Feasibility prototype
Prove modernization is feasible — before you commit.
The scariest question in a mainframe move isn't “can it be converted?” — it's “will the modern system handle our volume and meet our SLAs?”We answer it with running, load-tested evidence in weeks — not a consultant's deck in months.
Why this exists
Performance is where modernizations die.
Mainframes deliver predictable, high-volume throughput with stable latency — that's what they're extraordinary at. A modern target canmatch or beat it, but only with the right architecture: the JVM's garbage collection and scheduling introduce latency variance and tail-latency risk that never existed on the mainframe. So the honest answer to “will it perform?” is “it depends — so measure it, early.”
Teams usually find out after years and millions are spent. A fast, running prototype turns that unknown into a number you can put in front of your risk team before you commit a budget.

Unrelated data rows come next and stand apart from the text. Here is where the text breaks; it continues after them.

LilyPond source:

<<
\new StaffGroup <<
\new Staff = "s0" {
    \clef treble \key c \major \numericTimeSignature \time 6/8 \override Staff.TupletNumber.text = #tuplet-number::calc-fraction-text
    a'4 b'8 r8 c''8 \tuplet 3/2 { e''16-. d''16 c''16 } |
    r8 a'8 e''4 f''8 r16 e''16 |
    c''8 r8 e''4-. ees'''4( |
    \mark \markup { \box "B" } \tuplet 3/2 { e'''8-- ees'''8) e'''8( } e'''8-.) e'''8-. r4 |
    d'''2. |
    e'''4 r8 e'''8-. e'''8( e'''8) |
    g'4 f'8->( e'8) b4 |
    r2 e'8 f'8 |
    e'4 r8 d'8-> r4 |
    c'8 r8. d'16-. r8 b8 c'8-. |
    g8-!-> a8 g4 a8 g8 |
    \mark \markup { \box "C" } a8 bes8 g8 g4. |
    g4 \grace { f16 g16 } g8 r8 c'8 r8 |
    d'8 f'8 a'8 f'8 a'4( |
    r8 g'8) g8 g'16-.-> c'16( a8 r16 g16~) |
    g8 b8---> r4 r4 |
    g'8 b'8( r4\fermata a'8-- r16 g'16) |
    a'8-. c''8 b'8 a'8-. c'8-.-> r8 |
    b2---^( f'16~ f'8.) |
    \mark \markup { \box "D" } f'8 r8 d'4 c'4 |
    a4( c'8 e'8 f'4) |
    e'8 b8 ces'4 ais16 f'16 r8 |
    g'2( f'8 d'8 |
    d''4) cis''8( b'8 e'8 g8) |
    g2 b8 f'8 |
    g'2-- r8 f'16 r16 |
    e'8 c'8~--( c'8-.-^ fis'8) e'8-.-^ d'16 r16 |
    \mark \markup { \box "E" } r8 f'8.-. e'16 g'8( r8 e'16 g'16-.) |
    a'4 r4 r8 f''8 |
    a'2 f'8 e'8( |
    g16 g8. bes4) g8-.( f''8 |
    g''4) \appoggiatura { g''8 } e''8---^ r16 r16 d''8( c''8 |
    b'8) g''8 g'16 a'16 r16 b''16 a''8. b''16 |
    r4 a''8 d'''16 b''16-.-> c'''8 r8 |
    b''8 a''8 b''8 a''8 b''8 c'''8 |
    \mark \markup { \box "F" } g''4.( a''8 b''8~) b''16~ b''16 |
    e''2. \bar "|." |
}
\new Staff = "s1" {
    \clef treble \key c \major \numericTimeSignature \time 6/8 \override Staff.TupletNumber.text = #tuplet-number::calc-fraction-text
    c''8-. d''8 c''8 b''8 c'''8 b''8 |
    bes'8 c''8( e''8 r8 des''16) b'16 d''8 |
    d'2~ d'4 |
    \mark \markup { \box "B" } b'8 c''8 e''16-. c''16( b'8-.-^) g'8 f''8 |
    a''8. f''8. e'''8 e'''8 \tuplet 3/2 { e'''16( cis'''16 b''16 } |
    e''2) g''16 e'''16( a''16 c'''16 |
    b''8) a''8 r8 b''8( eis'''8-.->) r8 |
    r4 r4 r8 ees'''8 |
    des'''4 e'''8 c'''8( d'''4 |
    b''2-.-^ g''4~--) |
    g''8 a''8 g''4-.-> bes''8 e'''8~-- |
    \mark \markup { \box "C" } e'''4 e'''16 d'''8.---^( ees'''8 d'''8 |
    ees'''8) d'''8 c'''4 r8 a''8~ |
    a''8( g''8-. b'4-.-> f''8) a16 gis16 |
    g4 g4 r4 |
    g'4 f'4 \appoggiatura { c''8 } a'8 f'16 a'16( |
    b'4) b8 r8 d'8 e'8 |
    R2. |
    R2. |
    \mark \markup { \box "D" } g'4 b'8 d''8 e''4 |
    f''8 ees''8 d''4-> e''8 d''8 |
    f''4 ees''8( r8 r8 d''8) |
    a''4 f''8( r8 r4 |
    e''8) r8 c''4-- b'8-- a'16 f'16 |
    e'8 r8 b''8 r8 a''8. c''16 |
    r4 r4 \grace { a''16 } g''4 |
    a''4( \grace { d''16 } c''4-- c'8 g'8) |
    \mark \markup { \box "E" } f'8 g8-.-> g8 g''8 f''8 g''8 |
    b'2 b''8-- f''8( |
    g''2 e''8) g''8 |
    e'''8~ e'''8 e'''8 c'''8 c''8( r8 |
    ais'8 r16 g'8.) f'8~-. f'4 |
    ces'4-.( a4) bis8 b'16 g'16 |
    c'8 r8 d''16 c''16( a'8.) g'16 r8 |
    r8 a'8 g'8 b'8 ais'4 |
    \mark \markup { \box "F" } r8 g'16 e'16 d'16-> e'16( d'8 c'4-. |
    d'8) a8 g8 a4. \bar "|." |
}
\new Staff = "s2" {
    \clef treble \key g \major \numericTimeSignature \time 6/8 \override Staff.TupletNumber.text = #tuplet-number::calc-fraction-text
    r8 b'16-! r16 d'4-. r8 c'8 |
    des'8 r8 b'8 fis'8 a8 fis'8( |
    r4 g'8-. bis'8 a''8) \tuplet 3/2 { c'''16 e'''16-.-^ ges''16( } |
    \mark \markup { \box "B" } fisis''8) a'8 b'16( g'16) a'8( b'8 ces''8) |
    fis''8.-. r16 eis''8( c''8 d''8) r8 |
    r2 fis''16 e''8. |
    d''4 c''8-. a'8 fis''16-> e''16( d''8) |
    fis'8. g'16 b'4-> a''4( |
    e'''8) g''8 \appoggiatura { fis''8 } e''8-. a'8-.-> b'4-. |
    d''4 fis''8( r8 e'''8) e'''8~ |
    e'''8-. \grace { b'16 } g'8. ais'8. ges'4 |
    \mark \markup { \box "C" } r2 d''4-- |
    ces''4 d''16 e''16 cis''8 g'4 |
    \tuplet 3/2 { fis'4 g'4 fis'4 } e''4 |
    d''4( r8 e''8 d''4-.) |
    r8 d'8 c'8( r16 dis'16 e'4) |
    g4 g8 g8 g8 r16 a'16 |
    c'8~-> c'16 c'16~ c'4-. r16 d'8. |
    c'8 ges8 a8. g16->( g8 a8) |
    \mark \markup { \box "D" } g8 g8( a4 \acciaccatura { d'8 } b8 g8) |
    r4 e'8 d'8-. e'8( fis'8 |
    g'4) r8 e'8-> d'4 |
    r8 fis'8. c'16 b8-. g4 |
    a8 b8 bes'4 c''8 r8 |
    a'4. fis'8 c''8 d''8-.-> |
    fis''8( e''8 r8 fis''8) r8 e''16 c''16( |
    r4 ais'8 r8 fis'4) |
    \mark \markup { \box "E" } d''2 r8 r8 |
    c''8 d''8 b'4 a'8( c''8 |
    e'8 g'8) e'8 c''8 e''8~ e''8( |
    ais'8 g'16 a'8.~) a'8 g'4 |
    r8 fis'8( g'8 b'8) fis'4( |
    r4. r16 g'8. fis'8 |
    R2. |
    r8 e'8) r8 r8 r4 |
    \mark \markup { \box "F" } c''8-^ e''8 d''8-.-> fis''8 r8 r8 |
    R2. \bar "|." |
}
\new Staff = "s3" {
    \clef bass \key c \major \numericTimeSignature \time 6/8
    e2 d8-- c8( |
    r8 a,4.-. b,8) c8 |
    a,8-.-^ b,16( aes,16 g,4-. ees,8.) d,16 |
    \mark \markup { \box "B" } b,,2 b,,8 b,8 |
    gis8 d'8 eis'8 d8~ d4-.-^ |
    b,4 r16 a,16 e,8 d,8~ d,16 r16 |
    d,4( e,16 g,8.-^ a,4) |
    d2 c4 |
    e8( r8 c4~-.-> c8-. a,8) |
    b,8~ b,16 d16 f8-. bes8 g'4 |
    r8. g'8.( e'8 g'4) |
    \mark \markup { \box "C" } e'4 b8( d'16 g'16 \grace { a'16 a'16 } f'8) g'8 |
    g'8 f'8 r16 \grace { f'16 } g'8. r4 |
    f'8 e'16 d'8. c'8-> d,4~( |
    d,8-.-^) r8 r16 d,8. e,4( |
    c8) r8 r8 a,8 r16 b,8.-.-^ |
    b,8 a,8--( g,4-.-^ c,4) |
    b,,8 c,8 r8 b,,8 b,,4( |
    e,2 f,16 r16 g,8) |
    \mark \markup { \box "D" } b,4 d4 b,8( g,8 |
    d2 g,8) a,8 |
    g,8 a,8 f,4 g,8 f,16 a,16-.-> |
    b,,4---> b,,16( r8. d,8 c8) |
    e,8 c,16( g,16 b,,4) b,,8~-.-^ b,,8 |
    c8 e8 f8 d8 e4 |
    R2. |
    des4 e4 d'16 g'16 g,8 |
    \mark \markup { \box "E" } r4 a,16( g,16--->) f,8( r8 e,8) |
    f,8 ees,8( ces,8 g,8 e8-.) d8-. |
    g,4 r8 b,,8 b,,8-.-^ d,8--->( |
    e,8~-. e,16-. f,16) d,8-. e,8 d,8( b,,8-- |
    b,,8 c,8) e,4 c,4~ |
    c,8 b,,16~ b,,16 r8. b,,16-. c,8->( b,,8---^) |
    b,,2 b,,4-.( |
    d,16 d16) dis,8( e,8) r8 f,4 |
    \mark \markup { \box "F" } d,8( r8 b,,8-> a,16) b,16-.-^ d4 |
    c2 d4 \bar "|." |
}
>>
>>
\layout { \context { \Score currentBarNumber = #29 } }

How a feasibility sprint runs
Pick the hot paths
Your highest-volume transactions and your heaviest batch — the places where performance actually decides go or no-go.
Convert fast
Our deterministic engine produces a running modern version of those paths in days, not months — the speed is the whole point.
Deploy & load-test
We stand it up and drive it at your real peak volume, on production-like data — the way it will actually be hit.
Report — go or no-go
Throughput, p50/p99/p99.9 latency, batch-window timing, and a bottleneck map — plus a clear verdict and what it would take to meet your SLA.
What you get back
- →A running prototype you can see, run, and load-test yourself.
- →Throughput, tail latency (p99/p99.9), and batch-window numbers — at your volume.
- →A bottleneck map: exactly where the risk is (a datastore, a batch job, a few transactions).
- →A clear go / no-go, with the architecture changes it would take to hit your SLA.
- →The scenarios become your modernization test corpus — the work isn't throwaway.
What it measures — and what it doesn't
This proves whether your business logic, on a representative modern architecture, can meet your SLAs at volume — and it surfaces the bottlenecks early. It is not a claim that an auto-converted prototype equals final production performance: mainframe performance comes from the platform, and a production system is tuned and architected (caching, async, horizontal scale, the right datastore).
So we test against your business SLA, not the mainframe's raw numbers; correctness is unit-test level on a representative slice, with production-like data. If even a rough prototype already clears your volume, that's a strong green light. If it doesn't, you've found the bottlenecks cheaply and early — which is exactly the point.
Why it's different
Running evidence, not a deck
Most “feasibility studies” are portfolio analysis and a business case. We hand you a system that runs and a benchmark at your volume.
Fast and low-cost
Because our conversion is fast, we produce load-testable code in days — so feasibility costs a fraction of a hand-built proof of concept.
Honest go / no-go
We'll tell you if it won't work, and why. That candor — with the evidence behind it — is what makes the verdict worth trusting.
De-risk the biggest decision first
It's the lowest-commitment way to answer the question your board will ask — and everything you build flows straight into the full modernization.